4. a kind of picture and text associative search method based on binary channels network according to claim 1, which is characterized in that construction The text depth network model that Text character extraction is carried out to the text data specifically includes：

Recognition with Recurrent Neural Network model is constructed, the Recognition with Recurrent Neural Network model includes a door control unit, and the door control unit Cycle receives current input vector and previous moment output quantity, and after the door control unit information processing, exports a vector As text feature.
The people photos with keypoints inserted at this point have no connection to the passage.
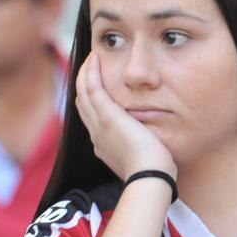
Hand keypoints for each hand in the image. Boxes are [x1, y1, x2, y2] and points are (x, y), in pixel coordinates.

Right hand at [75, 51, 175, 180]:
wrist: (150, 177)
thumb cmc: (154, 172)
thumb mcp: (143, 158)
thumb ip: (141, 146)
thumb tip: (150, 143)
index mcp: (103, 144)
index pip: (91, 117)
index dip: (90, 99)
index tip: (96, 86)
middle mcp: (96, 134)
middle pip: (82, 103)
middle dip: (83, 83)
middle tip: (89, 66)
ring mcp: (99, 125)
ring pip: (82, 92)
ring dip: (85, 73)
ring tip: (91, 59)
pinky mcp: (107, 116)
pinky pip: (92, 87)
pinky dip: (90, 71)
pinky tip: (94, 58)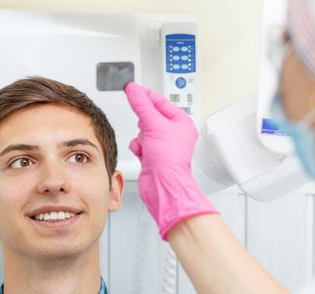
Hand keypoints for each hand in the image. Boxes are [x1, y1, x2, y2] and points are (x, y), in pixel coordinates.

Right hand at [124, 82, 216, 239]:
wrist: (162, 185)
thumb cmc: (168, 160)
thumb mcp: (153, 124)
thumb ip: (141, 105)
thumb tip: (134, 90)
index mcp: (182, 123)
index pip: (161, 102)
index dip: (146, 95)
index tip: (133, 88)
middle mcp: (174, 134)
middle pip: (151, 117)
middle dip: (145, 122)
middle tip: (146, 127)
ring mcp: (163, 145)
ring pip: (143, 130)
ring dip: (141, 137)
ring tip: (147, 144)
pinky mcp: (153, 155)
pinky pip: (140, 143)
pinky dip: (138, 147)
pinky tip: (143, 153)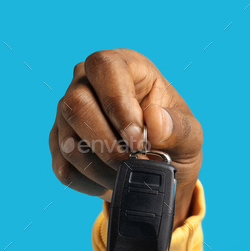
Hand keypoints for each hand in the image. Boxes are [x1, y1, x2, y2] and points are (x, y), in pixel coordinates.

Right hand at [49, 48, 202, 229]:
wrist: (160, 170)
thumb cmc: (175, 141)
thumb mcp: (190, 136)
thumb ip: (178, 127)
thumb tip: (154, 120)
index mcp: (125, 67)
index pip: (105, 68)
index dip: (117, 104)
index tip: (138, 140)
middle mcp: (88, 83)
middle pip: (76, 104)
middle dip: (108, 145)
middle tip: (135, 163)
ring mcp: (68, 114)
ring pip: (68, 141)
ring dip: (103, 169)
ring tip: (130, 174)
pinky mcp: (59, 144)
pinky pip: (64, 169)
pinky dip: (92, 183)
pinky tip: (113, 180)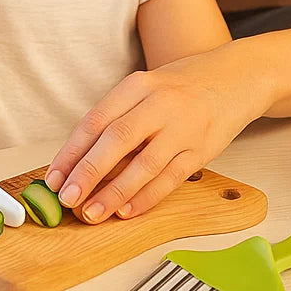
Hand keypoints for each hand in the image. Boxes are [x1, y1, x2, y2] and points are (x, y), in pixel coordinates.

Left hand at [44, 45, 267, 222]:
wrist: (236, 78)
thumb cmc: (181, 87)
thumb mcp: (146, 88)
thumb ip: (117, 117)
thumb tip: (77, 160)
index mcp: (138, 85)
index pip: (96, 120)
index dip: (72, 151)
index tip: (54, 178)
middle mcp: (160, 103)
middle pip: (117, 140)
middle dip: (88, 172)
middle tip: (67, 199)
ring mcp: (184, 128)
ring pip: (144, 164)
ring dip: (115, 192)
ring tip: (92, 213)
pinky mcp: (202, 149)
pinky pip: (171, 178)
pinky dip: (147, 197)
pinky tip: (127, 211)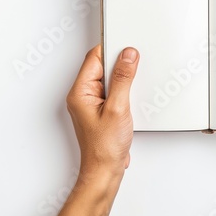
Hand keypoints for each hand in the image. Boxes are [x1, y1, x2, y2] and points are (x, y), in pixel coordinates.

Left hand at [51, 44, 138, 215]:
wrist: (105, 170)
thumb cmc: (104, 147)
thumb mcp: (118, 108)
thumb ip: (123, 79)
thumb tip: (128, 55)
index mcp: (80, 92)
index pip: (94, 58)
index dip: (111, 49)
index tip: (127, 44)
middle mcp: (83, 95)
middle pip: (101, 66)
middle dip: (119, 63)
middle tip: (135, 63)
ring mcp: (92, 103)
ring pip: (108, 79)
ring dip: (123, 78)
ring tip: (133, 84)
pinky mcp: (102, 110)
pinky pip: (113, 91)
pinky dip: (124, 90)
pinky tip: (132, 96)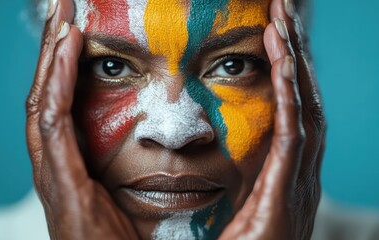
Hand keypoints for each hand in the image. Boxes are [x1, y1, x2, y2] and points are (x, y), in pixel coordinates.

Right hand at [25, 0, 137, 238]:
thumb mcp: (122, 195)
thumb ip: (125, 165)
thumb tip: (152, 142)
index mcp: (67, 164)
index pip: (59, 106)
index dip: (62, 69)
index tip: (74, 33)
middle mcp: (52, 164)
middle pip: (45, 97)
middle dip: (52, 54)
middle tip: (61, 12)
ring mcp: (51, 173)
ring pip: (42, 103)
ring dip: (51, 60)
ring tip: (61, 21)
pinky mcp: (60, 182)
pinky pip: (52, 124)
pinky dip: (56, 86)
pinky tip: (64, 54)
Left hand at [219, 0, 325, 238]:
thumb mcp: (243, 203)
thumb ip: (243, 174)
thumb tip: (224, 151)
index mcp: (288, 168)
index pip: (292, 107)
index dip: (287, 70)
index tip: (273, 33)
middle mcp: (302, 168)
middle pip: (303, 98)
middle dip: (295, 54)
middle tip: (283, 12)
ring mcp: (301, 178)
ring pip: (303, 107)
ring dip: (293, 63)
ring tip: (283, 24)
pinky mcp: (289, 190)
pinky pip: (293, 133)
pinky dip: (289, 95)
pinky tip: (283, 63)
5. a kind of picture and text associative search method based on binary channels network according to claim 1, which is characterized in that construction The associated objects loss function of characteristics of image and text feature specifically includes：

Setting training data concentrates feature vector of each data sample after network exports as f, then gives piece image and one Duan Wenben, feature vector is respectively f after network exports_iAnd f_t, it is L (f to define the target loss between two features_i,f_t)；

6. a kind of picture and text associative search method based on binary channels network according to claim 1, which is characterized in that according to The associated objects loss function, training image depth network model and text depth network model specifically include：

For trained network parameter, it is saved on computer disk for retrieving.

7. the picture and text associative search method according to claim 1 based on binary channels network, which is characterized in that by described Picture depth network model and text depth network model respectively in search library data image data and text data carry out Feature extraction, extracts the characteristics of image and text feature of corresponding depth, and the two is preserved in association and forms index data base The step of in specifically comprise the following steps：

A search library data are given, characteristics of image is extracted using described image depth network model for image data, for Text data extracts text feature using the text depth network model；

It for the characteristics of image and text feature of extraction, is preserved into index database using hash index, forms index data base.

8. the picture and text associative search method according to claim 1 based on binary channels network, which is characterized in that extraction inquiry The feature of data, the feature of the inquiry data extraction and corresponding text feature in the index data Kuku or image is special Sign is matched, and is specifically included in the step of returning to query result according to matching result sequence as follows：

The image data for being higher than preset value to searching similarity in the characteristics of image or text feature to index data base that are extracted Or text data；

It is ranked up, and is finally returned that user to returning the result.